_Material supplied_.
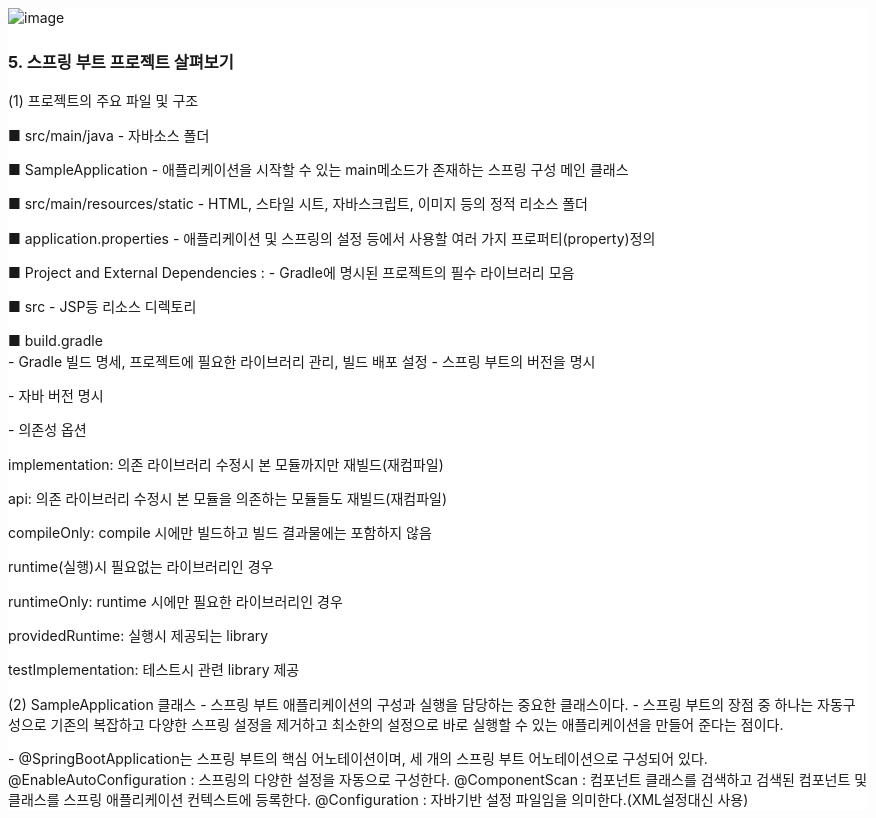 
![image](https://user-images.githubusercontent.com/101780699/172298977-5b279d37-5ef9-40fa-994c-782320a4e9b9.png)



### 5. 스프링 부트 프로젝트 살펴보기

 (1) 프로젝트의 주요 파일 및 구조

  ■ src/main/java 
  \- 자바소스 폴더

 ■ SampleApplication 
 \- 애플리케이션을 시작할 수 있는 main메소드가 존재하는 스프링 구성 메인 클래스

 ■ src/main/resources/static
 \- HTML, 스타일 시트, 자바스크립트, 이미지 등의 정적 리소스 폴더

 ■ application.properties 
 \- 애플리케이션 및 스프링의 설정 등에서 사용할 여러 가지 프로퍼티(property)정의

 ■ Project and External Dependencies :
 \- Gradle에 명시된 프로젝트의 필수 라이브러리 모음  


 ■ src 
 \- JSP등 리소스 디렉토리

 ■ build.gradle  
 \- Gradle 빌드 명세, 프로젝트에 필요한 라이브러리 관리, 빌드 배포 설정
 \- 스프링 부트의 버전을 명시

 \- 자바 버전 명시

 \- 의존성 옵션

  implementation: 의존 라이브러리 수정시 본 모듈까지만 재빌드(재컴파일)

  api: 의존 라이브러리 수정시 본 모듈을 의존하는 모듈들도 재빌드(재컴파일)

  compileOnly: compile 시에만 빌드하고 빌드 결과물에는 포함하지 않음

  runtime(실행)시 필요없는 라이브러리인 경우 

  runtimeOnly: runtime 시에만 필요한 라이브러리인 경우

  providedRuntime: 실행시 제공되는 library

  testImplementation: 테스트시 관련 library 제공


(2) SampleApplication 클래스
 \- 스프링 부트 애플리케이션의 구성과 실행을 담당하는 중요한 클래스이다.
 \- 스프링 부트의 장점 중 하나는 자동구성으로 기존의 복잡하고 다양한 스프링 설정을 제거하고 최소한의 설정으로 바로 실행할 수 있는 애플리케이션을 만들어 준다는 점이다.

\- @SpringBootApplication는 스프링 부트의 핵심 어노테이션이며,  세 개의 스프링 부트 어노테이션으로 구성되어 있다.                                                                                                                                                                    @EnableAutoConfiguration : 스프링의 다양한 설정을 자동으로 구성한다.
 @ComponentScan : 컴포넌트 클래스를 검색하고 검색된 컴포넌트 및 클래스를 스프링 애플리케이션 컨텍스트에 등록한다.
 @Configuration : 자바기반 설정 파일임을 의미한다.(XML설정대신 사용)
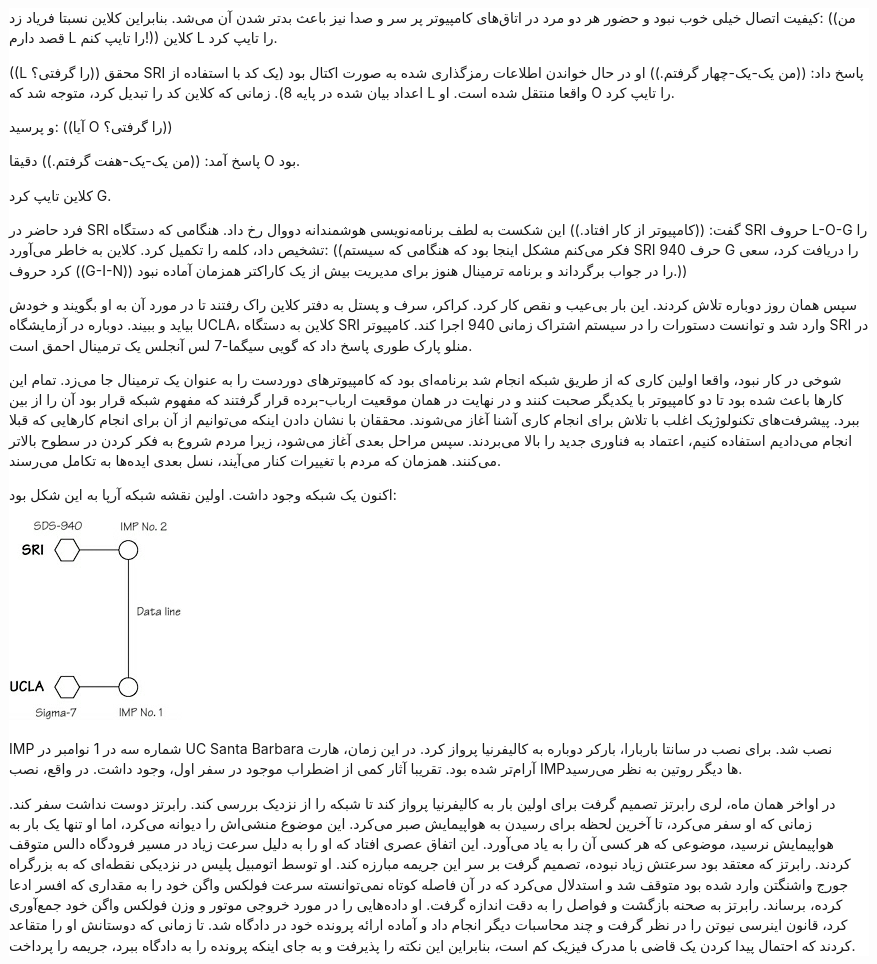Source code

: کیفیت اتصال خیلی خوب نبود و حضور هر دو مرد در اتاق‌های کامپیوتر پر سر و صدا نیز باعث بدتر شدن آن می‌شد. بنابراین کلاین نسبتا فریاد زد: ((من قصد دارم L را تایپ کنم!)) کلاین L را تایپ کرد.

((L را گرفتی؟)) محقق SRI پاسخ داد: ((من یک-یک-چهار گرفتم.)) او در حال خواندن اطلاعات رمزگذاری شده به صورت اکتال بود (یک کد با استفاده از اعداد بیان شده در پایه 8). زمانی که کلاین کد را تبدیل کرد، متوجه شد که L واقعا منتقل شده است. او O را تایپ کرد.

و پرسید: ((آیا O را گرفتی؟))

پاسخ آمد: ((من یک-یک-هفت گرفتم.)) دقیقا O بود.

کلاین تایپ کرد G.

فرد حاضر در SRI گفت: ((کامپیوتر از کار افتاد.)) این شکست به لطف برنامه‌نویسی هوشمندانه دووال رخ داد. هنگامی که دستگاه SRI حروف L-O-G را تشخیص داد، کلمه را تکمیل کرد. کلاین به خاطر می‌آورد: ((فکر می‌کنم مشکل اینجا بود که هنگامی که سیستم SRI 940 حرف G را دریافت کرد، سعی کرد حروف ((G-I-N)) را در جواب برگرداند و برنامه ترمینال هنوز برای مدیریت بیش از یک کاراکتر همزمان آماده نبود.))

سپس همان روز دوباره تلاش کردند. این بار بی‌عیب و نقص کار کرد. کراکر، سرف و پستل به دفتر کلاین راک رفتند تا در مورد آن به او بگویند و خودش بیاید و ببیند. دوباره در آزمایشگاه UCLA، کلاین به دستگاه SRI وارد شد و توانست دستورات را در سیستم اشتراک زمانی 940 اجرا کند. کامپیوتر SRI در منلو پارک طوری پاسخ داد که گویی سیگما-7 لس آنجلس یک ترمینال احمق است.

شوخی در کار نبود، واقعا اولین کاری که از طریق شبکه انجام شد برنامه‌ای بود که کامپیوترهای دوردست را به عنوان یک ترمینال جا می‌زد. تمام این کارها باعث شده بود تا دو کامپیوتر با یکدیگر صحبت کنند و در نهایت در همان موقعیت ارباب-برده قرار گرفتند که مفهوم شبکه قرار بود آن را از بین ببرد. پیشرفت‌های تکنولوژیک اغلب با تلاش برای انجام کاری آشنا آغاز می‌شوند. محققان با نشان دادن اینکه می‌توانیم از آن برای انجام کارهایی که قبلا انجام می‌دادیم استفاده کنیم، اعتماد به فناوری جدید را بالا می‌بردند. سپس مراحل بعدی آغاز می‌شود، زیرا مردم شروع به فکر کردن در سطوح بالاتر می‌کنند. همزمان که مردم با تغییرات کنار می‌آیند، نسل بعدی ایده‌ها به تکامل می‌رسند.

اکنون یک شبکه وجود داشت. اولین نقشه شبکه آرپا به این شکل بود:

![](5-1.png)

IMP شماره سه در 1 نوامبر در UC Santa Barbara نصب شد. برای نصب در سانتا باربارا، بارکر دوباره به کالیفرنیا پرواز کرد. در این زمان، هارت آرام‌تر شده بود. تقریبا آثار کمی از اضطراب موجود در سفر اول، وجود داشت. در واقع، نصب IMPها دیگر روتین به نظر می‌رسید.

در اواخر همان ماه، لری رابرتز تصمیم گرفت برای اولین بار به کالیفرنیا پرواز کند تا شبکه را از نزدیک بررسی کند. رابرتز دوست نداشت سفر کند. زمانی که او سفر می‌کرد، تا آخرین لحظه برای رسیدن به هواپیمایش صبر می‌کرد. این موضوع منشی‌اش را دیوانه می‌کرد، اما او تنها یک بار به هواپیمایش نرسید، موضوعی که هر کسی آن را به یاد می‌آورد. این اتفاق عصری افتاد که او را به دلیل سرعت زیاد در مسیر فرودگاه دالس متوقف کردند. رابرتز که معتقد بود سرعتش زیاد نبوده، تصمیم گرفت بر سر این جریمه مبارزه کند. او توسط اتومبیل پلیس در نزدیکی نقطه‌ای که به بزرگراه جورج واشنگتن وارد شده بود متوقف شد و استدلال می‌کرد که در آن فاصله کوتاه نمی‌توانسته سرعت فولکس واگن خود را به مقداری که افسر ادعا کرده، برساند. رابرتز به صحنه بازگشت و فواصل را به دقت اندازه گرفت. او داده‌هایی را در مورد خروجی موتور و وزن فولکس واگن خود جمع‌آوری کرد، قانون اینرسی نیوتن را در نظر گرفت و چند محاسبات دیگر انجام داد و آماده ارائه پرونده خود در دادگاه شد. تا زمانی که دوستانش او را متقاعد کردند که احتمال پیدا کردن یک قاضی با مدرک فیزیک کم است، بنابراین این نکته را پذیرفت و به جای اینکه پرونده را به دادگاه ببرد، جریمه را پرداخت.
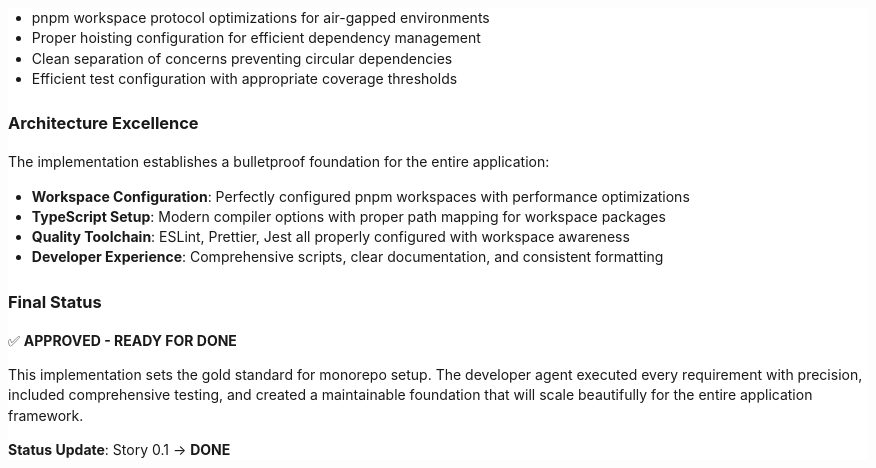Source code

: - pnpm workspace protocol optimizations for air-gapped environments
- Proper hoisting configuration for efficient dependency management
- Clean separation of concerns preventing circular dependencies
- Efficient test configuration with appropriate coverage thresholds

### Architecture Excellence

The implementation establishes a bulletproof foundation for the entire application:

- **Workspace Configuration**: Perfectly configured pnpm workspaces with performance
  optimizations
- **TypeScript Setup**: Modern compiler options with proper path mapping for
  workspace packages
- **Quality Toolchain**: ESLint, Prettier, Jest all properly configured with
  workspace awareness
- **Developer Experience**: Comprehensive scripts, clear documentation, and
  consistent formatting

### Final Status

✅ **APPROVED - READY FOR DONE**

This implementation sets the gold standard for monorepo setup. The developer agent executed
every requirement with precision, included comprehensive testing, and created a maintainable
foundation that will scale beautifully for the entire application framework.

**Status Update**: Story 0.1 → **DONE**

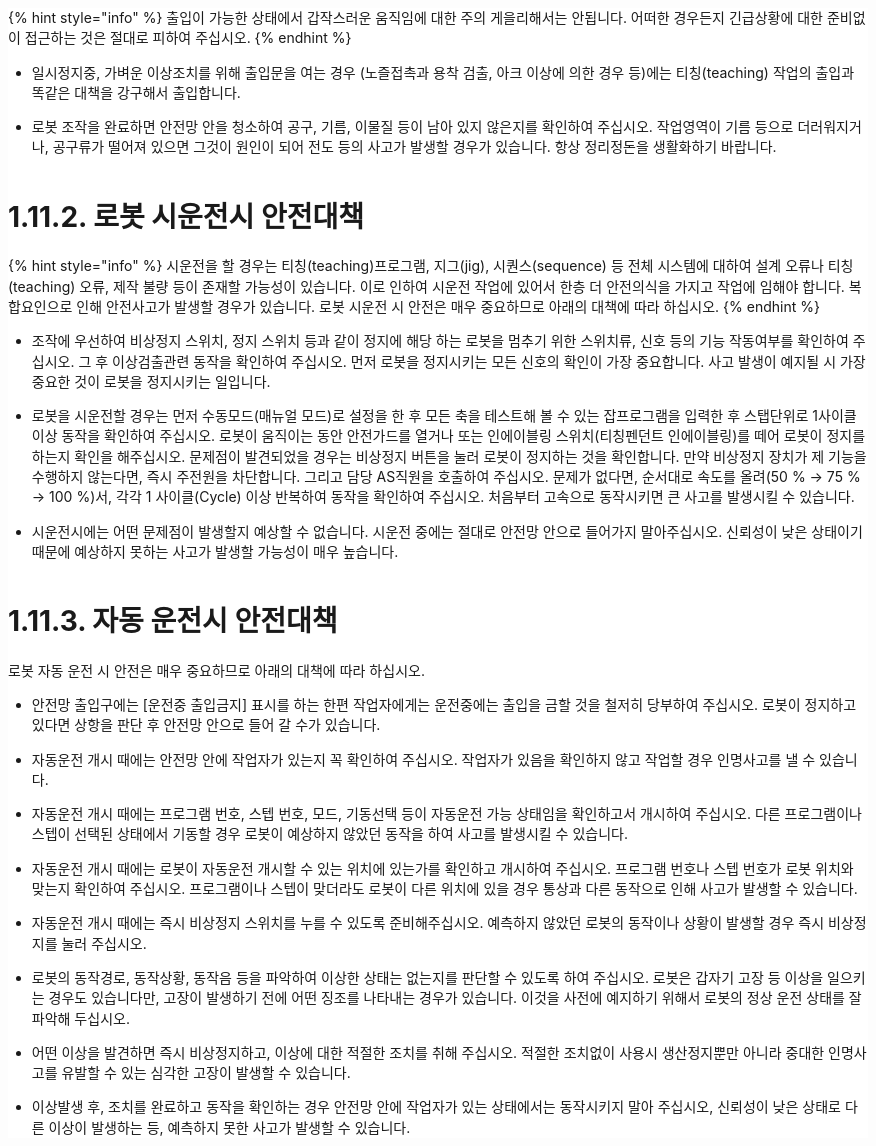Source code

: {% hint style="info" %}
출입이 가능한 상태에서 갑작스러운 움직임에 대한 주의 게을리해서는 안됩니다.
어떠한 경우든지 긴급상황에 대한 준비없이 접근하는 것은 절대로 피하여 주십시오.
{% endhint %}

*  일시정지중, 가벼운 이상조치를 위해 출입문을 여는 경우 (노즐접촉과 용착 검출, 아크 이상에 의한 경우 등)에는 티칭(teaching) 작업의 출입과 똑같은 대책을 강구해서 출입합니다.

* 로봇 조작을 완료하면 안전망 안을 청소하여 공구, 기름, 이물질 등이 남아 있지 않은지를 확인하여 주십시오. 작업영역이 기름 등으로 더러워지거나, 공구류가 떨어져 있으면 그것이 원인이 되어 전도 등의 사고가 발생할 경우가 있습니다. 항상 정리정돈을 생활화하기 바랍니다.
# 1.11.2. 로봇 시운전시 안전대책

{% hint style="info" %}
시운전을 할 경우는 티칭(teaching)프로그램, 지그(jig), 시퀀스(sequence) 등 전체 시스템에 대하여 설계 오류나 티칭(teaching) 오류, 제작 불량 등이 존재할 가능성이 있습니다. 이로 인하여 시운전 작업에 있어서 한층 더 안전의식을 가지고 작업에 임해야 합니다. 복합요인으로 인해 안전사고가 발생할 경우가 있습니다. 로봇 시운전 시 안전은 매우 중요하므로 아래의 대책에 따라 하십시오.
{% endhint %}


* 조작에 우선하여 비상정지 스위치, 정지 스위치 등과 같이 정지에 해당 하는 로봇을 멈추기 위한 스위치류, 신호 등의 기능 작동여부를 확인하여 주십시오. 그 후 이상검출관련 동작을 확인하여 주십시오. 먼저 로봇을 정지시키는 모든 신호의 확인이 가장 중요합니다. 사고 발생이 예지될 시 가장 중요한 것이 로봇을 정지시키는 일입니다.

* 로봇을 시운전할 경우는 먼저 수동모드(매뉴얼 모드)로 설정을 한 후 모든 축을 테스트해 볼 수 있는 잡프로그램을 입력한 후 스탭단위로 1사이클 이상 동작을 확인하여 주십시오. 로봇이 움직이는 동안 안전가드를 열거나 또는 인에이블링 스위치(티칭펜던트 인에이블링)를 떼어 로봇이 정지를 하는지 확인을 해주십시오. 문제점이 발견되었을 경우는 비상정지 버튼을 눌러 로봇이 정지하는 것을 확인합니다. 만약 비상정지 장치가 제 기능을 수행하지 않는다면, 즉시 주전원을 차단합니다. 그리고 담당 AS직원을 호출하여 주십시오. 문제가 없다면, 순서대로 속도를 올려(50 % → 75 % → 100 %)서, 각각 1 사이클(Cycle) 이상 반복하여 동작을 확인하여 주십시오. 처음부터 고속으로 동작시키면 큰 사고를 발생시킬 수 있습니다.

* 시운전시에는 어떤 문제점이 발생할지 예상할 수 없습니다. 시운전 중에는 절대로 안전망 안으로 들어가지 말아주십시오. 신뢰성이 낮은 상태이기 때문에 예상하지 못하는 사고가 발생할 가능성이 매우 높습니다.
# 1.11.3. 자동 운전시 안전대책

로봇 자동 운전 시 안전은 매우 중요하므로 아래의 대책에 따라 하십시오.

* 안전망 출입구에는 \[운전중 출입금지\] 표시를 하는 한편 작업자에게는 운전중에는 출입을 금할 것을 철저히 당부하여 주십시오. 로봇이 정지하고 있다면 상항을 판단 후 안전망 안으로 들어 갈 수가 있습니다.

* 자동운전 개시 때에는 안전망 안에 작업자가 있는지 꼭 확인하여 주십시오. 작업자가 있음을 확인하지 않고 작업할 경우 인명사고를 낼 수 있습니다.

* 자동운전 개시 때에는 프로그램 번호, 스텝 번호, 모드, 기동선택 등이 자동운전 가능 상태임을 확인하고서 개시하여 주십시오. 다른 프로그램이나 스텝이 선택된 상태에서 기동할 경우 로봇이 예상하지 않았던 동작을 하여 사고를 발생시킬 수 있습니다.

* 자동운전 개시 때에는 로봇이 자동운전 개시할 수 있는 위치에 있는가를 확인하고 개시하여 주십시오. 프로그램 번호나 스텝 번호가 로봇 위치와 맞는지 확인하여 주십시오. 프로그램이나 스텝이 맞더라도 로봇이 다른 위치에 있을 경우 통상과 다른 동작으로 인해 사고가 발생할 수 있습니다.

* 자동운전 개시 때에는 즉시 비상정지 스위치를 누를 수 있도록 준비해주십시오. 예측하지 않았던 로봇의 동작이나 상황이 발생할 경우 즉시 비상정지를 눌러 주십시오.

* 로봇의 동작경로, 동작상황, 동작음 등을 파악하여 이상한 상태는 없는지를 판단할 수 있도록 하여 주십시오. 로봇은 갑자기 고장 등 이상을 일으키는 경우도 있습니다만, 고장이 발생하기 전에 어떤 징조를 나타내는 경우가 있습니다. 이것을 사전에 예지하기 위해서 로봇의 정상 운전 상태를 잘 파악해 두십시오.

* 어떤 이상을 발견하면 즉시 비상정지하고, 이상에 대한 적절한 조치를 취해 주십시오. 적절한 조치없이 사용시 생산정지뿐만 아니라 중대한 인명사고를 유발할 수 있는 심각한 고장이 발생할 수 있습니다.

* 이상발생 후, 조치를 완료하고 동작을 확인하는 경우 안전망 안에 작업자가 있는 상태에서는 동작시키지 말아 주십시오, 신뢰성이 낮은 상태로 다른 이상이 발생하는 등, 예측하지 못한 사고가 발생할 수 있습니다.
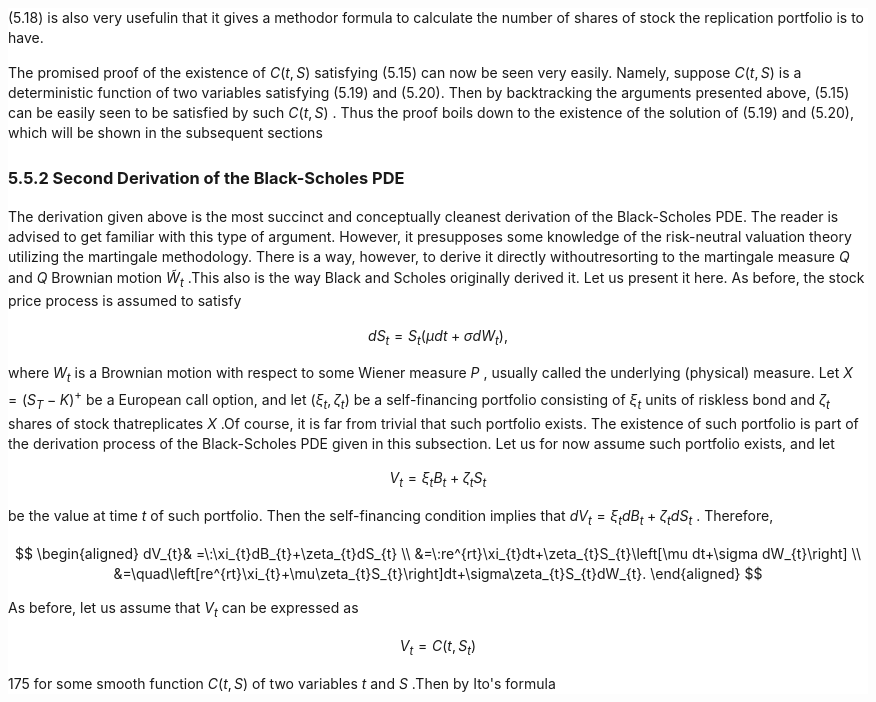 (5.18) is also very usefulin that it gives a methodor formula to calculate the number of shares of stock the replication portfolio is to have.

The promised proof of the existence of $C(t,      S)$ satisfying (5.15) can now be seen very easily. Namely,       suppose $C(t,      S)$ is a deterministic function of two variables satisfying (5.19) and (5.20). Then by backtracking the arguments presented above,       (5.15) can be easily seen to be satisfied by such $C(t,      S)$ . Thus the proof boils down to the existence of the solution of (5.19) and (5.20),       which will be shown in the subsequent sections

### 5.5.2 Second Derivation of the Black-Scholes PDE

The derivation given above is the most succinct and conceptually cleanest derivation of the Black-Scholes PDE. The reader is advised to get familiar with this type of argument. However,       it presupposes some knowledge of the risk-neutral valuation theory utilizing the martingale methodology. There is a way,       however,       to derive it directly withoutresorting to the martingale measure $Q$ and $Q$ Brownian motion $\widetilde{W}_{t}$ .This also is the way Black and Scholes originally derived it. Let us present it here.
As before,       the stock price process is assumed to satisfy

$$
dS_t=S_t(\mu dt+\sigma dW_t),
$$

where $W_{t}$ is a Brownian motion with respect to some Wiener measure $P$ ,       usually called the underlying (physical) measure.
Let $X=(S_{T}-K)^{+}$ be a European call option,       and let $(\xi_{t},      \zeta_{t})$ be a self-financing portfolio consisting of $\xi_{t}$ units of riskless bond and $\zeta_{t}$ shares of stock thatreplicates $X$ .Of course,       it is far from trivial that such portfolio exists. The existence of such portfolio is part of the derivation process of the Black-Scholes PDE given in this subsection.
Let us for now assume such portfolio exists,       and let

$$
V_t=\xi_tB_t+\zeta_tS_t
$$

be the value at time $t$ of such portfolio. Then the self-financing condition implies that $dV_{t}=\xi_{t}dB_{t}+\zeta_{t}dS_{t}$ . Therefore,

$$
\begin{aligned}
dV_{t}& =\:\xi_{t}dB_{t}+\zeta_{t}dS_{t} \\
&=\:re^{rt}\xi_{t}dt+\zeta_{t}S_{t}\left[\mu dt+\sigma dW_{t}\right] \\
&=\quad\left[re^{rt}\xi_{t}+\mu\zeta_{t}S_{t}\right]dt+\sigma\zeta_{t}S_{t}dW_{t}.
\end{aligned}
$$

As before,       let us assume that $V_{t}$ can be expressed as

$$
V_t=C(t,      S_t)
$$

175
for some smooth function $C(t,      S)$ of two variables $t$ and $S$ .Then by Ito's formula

_Exercise details_. For each line above that includes "financing", make a copy.

_Output for this task_.
Let $X=(S_{T}-K)^{+}$ be a European call option,       and let $(\xi_{t},      \zeta_{t})$ be a self-financing portfolio consisting of $\xi_{t}$ units of riskless bond and $\zeta_{t}$ shares of stock thatreplicates $X$ .Of course,       it is far from trivial that such portfolio exists. The existence of such portfolio is part of the derivation process of the Black-Scholes PDE given in this subsection.
be the value at time $t$ of such portfolio. Then the self-financing condition implies that $dV_{t}=\xi_{t}dB_{t}+\zeta_{t}dS_{t}$ . Therefore,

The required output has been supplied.